I would distinguish the two as:

I'm now seeing ProcessTemplate as being some (optional) portion of a Process, but not something that could be a Process on its own. (DataStage has a similar concept in what it calls a "shared container": re-usable block of logic, which could have various sub-blocks of logic, but none of it can be executed until it is put into a job (Process).)

This would mean my 3 scenarios outlined in my previous comment would all be Processes.

mandy-chessell commented 5 years ago

We need to distinguish between the type of something - which is true for ite lifetime - and a change in state - ie moving from partial to complete. I would think that when a process template is used, it is copied into a process and then the process can be customized?

planetf1 commented 5 years ago

As per Mandy's comment above - templates in nifi appear to be more used to get developers started, for export/import, sharing .. So they are indeed copied and modified rather than used as a 'module' - ie reusable logic without modification. Not that different to cut/paste or visual copy, just quicker..

So although we have a set of process templates which it's useful to understand & catalog, their relationship to process is only through the design process. it's a loose coupling 'was used to create', like in a single git commit. The actual process definition could become completely different - delete all nodes and recreate for example.

Maybe we therefore have two separate things here

cong78 commented 5 years ago

hi @cmgrote @mandy-chessell @planetf1 thanks for your ideas.

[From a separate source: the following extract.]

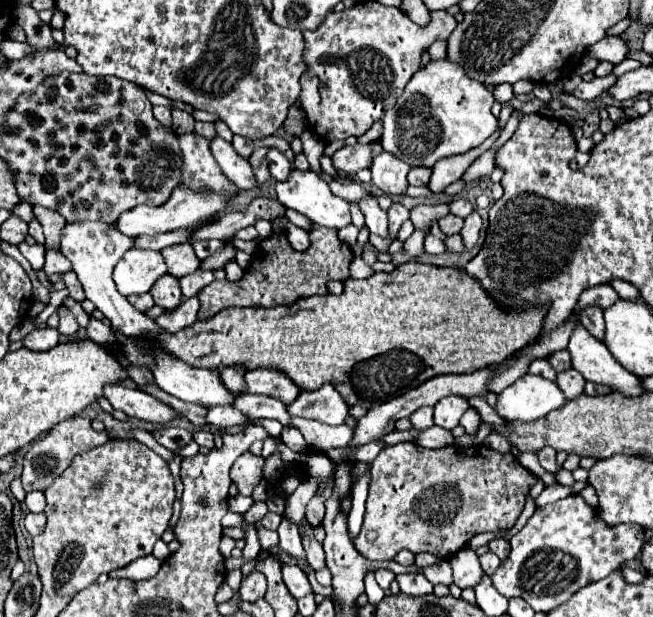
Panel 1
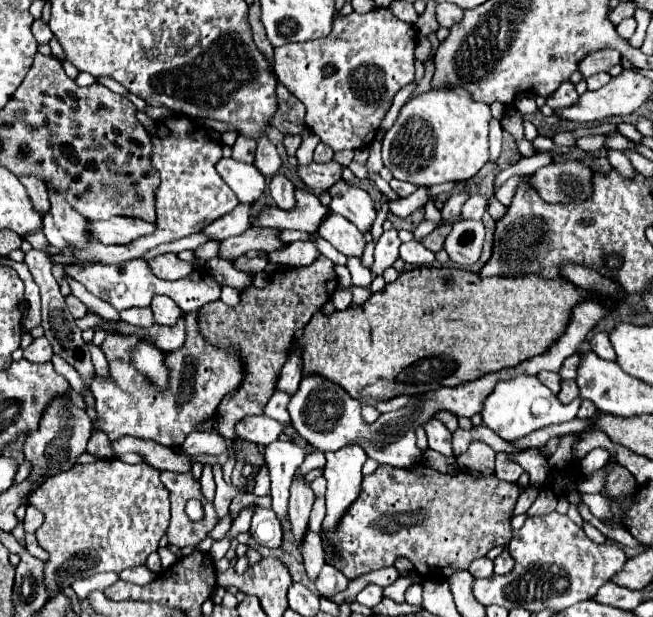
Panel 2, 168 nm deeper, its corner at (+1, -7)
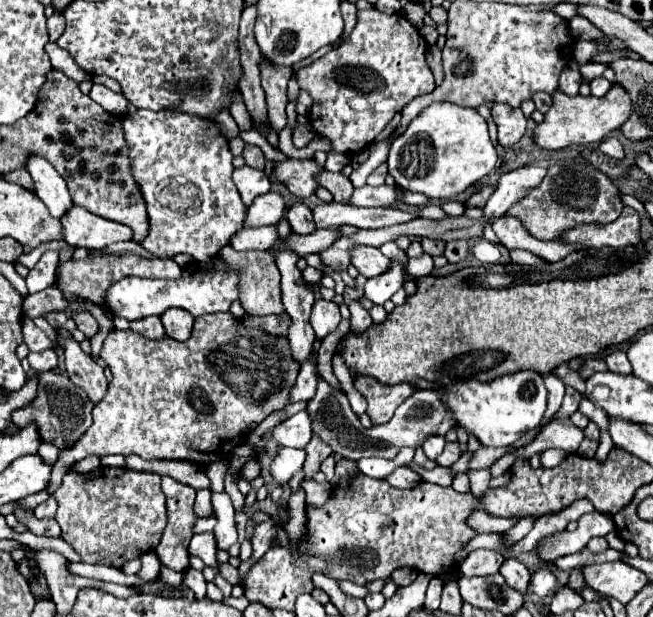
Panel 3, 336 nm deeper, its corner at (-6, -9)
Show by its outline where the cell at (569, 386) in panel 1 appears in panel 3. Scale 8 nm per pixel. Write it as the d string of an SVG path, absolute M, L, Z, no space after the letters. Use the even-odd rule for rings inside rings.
M566 387L566 395L564 395L562 407L560 407L560 411L558 411L558 417L570 417L570 415L578 409L580 399L582 399L582 395L580 395L580 393L576 393L576 389Z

By combining what we are saying, the process template is a re-usable piece of a logic or few sub-logics from data engines that can help engineers to design the process. It can be copied or imported during the process design and also can be customised depending on the actual purpose of the process. It can not be executed until it is being put into a process job.

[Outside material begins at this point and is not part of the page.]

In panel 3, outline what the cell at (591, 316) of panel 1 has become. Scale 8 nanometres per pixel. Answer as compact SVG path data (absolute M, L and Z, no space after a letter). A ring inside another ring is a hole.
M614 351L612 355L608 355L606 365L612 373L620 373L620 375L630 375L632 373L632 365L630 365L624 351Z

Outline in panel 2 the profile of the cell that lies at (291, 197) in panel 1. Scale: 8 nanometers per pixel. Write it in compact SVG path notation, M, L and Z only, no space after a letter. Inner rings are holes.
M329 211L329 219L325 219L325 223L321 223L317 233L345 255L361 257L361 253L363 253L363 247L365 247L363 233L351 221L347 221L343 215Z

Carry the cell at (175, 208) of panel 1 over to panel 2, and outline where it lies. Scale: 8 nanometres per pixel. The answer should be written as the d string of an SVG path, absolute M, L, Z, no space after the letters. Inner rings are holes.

Would it be something that we can agree?

cmgrote commented 5 years ago

Is the comment above an accurate reflection of our discussion in Huizen? If not, suggest we need to urgently capture it as I think I've already forgotten 🙁

cong78 commented 5 years ago

Is the comment above an accurate reflection of our discussion in Huizen? If not, suggest we need to urgently capture it as I think I've already forgotten 🙁

Sorry I should have written down the conclusions just during the workshop. There are the things that I wrote down for the discussions/conclusions that we had :

@mandy-chessell Could you please have a final look?

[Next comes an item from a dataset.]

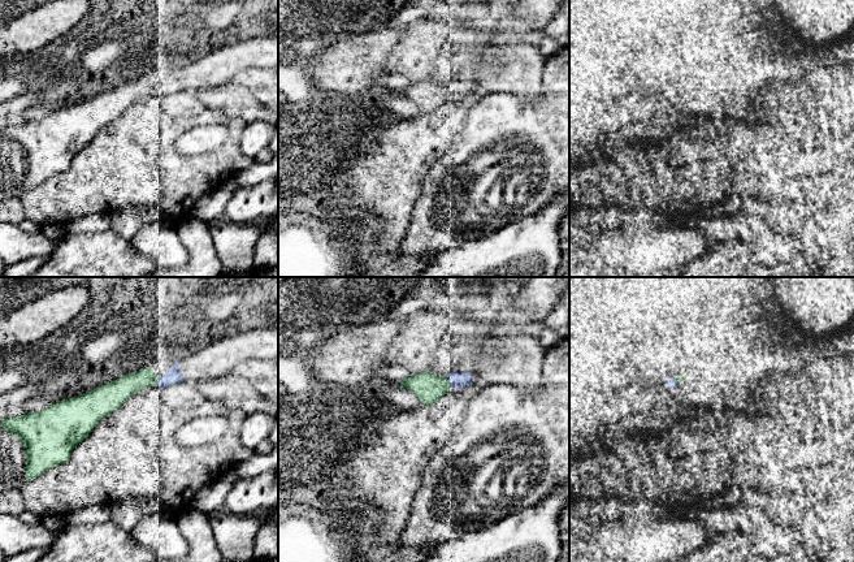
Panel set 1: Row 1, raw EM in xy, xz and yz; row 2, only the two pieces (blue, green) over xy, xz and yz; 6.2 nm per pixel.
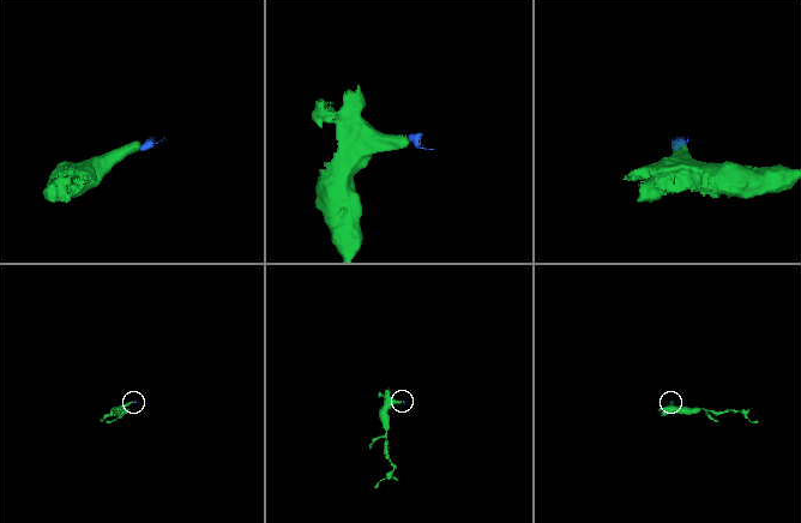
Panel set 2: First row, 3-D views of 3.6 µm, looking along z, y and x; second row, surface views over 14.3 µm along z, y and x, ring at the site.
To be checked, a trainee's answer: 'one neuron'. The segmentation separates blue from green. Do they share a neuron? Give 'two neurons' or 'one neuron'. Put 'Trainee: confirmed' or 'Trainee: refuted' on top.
Trainee: confirmed
one neuron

cong78 commented 5 years ago

Hi @mandy-chessell I created this issue initially thought we might use it for reusable design components in data engines. And after the workshop you gave us a slightly different explanation on it. Just wondering do we have enough knowledge to conclude this new type or we need more valid use case to prove it?

Otherwise I will set milestone tag to a bit later release.

github-actions[bot] commented 4 years ago

This issue has been automatically marked as stale because it has not had recent activity. It will be closed in 20 days if no further activity occurs. Thank you for your contributions.